▸ **Task item**
Render the text lines of the records below as a JSON list of strings, one string per line, leaving out any blank lines.

▸ **Record extracts**
################

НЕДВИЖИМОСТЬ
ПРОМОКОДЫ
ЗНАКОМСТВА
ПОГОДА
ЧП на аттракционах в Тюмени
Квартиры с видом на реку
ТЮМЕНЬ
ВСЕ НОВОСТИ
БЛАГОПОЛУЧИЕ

################

▸ **Task solution**
[
  "НЕДВИЖИМОСТЬ",
  "ПРОМОКОДЫ",
  "ЗНАКОМСТВА",
  "ПОГОДА",
  "ЧП на аттракционах в Тюмени",
  "Квартиры с видом на реку",
  "ТЮМЕНЬ",
  "ВСЕ НОВОСТИ",
  "БЛАГОПОЛУЧИЕ"
]